* Begin Excerpted data *

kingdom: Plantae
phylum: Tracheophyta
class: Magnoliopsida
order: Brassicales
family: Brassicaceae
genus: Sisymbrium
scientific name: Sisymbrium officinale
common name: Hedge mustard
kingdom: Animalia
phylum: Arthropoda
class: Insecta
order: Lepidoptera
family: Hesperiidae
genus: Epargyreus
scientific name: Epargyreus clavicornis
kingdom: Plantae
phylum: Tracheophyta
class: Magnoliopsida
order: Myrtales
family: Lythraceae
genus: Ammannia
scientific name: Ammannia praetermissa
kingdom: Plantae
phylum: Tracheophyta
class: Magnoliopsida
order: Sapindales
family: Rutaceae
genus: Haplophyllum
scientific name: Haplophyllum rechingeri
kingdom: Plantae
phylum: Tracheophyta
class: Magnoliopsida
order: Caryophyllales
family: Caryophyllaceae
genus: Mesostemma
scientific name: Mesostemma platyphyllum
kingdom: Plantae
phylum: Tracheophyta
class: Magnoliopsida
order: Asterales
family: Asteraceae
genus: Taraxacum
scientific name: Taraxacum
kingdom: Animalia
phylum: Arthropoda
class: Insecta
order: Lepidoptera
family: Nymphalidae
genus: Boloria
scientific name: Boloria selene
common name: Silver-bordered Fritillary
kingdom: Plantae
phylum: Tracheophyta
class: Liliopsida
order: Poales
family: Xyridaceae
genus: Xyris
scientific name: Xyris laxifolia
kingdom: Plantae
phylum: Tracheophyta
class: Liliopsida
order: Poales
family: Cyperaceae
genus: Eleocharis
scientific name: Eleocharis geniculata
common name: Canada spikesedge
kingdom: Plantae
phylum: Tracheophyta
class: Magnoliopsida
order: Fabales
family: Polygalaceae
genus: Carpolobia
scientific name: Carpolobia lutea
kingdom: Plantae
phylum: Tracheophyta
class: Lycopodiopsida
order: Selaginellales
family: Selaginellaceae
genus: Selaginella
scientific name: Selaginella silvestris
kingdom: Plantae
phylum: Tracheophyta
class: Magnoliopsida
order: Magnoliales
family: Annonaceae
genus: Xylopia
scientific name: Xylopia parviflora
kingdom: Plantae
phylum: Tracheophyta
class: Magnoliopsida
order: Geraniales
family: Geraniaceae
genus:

* End Excerpted data *

• _Task goal_
Please update the data above so that every "common name" becomes "vernacular name", with all other text left unchanged.

• _Full response_
kingdom: Plantae
phylum: Tracheophyta
class: Magnoliopsida
order: Brassicales
family: Brassicaceae
genus: Sisymbrium
scientific name: Sisymbrium officinale
vernacular name: Hedge mustard
kingdom: Animalia
phylum: Arthropoda
class: Insecta
order: Lepidoptera
family: Hesperiidae
genus: Epargyreus
scientific name: Epargyreus clavicornis
kingdom: Plantae
phylum: Tracheophyta
class: Magnoliopsida
order: Myrtales
family: Lythraceae
genus: Ammannia
scientific name: Ammannia praetermissa
kingdom: Plantae
phylum: Tracheophyta
class: Magnoliopsida
order: Sapindales
family: Rutaceae
genus: Haplophyllum
scientific name: Haplophyllum rechingeri
kingdom: Plantae
phylum: Tracheophyta
class: Magnoliopsida
order: Caryophyllales
family: Caryophyllaceae
genus: Mesostemma
scientific name: Mesostemma platyphyllum
kingdom: Plantae
phylum: Tracheophyta
class: Magnoliopsida
order: Asterales
family: Asteraceae
genus: Taraxacum
scientific name: Taraxacum
kingdom: Animalia
phylum: Arthropoda
class: Insecta
order: Lepidoptera
family: Nymphalidae
genus: Boloria
scientific name: Boloria selene
vernacular name: Silver-bordered Fritillary
kingdom: Plantae
phylum: Tracheophyta
class: Liliopsida
order: Poales
family: Xyridaceae
genus: Xyris
scientific name: Xyris laxifolia
kingdom: Plantae
phylum: Tracheophyta
class: Liliopsida
order: Poales
family: Cyperaceae
genus: Eleocharis
scientific name: Eleocharis geniculata
vernacular name: Canada spikesedge
kingdom: Plantae
phylum: Tracheophyta
class: Magnoliopsida
order: Fabales
family: Polygalaceae
genus: Carpolobia
scientific name: Carpolobia lutea
kingdom: Plantae
phylum: Tracheophyta
class: Lycopodiopsida
order: Selaginellales
family: Selaginellaceae
genus: Selaginella
scientific name: Selaginella silvestris
kingdom: Plantae
phylum: Tracheophyta
class: Magnoliopsida
order: Magnoliales
family: Annonaceae
genus: Xylopia
scientific name: Xylopia parviflora
kingdom: Plantae
phylum: Tracheophyta
class: Magnoliopsida
order: Geraniales
family: Geraniaceae
genus:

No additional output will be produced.